- WHAT TO DO
Give the data again in its entirety, exactly as provided.
━━━━━━━━━━━━━━━━━━━━━━━━━━━━━━
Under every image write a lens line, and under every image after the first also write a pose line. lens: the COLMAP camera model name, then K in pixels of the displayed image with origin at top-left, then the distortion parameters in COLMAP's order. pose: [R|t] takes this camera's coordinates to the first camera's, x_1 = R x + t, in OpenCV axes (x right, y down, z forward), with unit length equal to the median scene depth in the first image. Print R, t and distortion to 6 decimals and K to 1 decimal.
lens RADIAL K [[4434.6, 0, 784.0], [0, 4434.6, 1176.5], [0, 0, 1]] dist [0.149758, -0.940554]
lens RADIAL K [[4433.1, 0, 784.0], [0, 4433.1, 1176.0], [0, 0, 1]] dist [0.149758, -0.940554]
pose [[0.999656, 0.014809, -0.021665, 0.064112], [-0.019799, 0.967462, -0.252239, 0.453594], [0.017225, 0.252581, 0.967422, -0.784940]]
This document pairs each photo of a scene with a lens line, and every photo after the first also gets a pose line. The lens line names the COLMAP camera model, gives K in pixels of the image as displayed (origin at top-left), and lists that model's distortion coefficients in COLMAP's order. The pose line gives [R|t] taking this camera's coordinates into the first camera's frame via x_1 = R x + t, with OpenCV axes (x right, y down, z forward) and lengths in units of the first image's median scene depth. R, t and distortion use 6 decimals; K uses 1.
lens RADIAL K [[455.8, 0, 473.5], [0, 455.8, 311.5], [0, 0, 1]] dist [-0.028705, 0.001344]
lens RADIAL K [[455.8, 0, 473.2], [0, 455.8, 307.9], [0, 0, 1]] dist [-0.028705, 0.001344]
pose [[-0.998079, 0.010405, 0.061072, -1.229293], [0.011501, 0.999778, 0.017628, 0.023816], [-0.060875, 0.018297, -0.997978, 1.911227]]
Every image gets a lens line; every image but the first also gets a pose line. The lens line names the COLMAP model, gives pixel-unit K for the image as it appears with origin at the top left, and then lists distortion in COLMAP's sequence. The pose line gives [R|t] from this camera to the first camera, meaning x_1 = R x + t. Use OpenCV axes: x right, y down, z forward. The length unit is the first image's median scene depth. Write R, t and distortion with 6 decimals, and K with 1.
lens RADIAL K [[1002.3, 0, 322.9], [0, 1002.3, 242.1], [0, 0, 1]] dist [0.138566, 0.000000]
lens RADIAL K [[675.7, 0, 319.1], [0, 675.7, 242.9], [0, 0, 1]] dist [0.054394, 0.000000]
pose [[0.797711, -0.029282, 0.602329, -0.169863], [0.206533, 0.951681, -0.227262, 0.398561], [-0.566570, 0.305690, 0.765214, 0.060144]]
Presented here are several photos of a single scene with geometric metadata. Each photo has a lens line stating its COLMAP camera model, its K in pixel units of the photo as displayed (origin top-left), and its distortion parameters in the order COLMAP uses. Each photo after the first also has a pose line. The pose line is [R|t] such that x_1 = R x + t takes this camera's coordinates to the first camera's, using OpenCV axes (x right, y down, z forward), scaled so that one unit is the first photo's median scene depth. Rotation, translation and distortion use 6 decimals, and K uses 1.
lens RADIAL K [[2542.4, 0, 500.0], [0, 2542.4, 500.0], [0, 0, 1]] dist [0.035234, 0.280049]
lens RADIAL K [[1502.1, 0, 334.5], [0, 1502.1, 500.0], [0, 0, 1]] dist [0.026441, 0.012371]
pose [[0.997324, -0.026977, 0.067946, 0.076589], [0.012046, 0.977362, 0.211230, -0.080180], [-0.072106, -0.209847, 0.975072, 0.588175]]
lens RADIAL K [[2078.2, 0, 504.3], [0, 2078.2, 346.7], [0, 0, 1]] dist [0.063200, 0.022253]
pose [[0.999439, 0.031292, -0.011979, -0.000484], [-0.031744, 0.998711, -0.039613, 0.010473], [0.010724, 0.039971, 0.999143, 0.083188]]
━━━━━━━━━━━━━━━━━━━━━━━━━━━━━━
- TASK RESULT
Under every image write a lens line, and under every image after the first also write a pose line. lens: the COLMAP camera model name, then K in pixels of the displayed image with origin at top-left, then the distortion parameters in COLMAP's order. pose: [R|t] takes this camera's coordinates to the first camera's, x_1 = R x + t, in OpenCV axes (x right, y down, z forward), with unit length equal to the median scene depth in the first image. Print R, t and distortion to 6 decimals and K to 1 decimal.
lens RADIAL K [[4434.6, 0, 784.0], [0, 4434.6, 1176.5], [0, 0, 1]] dist [0.149758, -0.940554]
lens RADIAL K [[4433.1, 0, 784.0], [0, 4433.1, 1176.0], [0, 0, 1]] dist [0.149758, -0.940554]
pose [[0.999656, 0.014809, -0.021665, 0.064112], [-0.019799, 0.967462, -0.252239, 0.453594], [0.017225, 0.252581, 0.967422, -0.784940]]
This document pairs each photo of a scene with a lens line, and every photo after the first also gets a pose line. The lens line names the COLMAP camera model, gives K in pixels of the image as displayed (origin at top-left), and lists that model's distortion coefficients in COLMAP's order. The pose line gives [R|t] taking this camera's coordinates into the first camera's frame via x_1 = R x + t, with OpenCV axes (x right, y down, z forward) and lengths in units of the first image's median scene depth. R, t and distortion use 6 decimals; K uses 1.
lens RADIAL K [[455.8, 0, 473.5], [0, 455.8, 311.5], [0, 0, 1]] dist [-0.028705, 0.001344]
lens RADIAL K [[455.8, 0, 473.2], [0, 455.8, 307.9], [0, 0, 1]] dist [-0.028705, 0.001344]
pose [[-0.998079, 0.010405, 0.061072, -1.229293], [0.011501, 0.999778, 0.017628, 0.023816], [-0.060875, 0.018297, -0.997978, 1.911227]]
Every image gets a lens line; every image but the first also gets a pose line. The lens line names the COLMAP model, gives pixel-unit K for the image as it appears with origin at the top left, and then lists distortion in COLMAP's sequence. The pose line gives [R|t] from this camera to the first camera, meaning x_1 = R x + t. Use OpenCV axes: x right, y down, z forward. The length unit is the first image's median scene depth. Write R, t and distortion with 6 decimals, and K with 1.
lens RADIAL K [[1002.3, 0, 322.9], [0, 1002.3, 242.1], [0, 0, 1]] dist [0.138566, 0.000000]
lens RADIAL K [[675.7, 0, 319.1], [0, 675.7, 242.9], [0, 0, 1]] dist [0.054394, 0.000000]
pose [[0.797711, -0.029282, 0.602329, -0.169863], [0.206533, 0.951681, -0.227262, 0.398561], [-0.566570, 0.305690, 0.765214, 0.060144]]
Presented here are several photos of a single scene with geometric metadata. Each photo has a lens line stating its COLMAP camera model, its K in pixel units of the photo as displayed (origin top-left), and its distortion parameters in the order COLMAP uses. Each photo after the first also has a pose line. The pose line is [R|t] such that x_1 = R x + t takes this camera's coordinates to the first camera's, using OpenCV axes (x right, y down, z forward), scaled so that one unit is the first photo's median scene depth. Rotation, translation and distortion use 6 decimals, and K uses 1.
lens RADIAL K [[2542.4, 0, 500.0], [0, 2542.4, 500.0], [0, 0, 1]] dist [0.035234, 0.280049]
lens RADIAL K [[1502.1, 0, 334.5], [0, 1502.1, 500.0], [0, 0, 1]] dist [0.026441, 0.012371]
pose [[0.997324, -0.026977, 0.067946, 0.076589], [0.012046, 0.977362, 0.211230, -0.080180], [-0.072106, -0.209847, 0.975072, 0.588175]]
lens RADIAL K [[2078.2, 0, 504.3], [0, 2078.2, 346.7], [0, 0, 1]] dist [0.063200, 0.022253]
pose [[0.999439, 0.031292, -0.011979, -0.000484], [-0.031744, 0.998711, -0.039613, 0.010473], [0.010724, 0.039971, 0.999143, 0.083188]]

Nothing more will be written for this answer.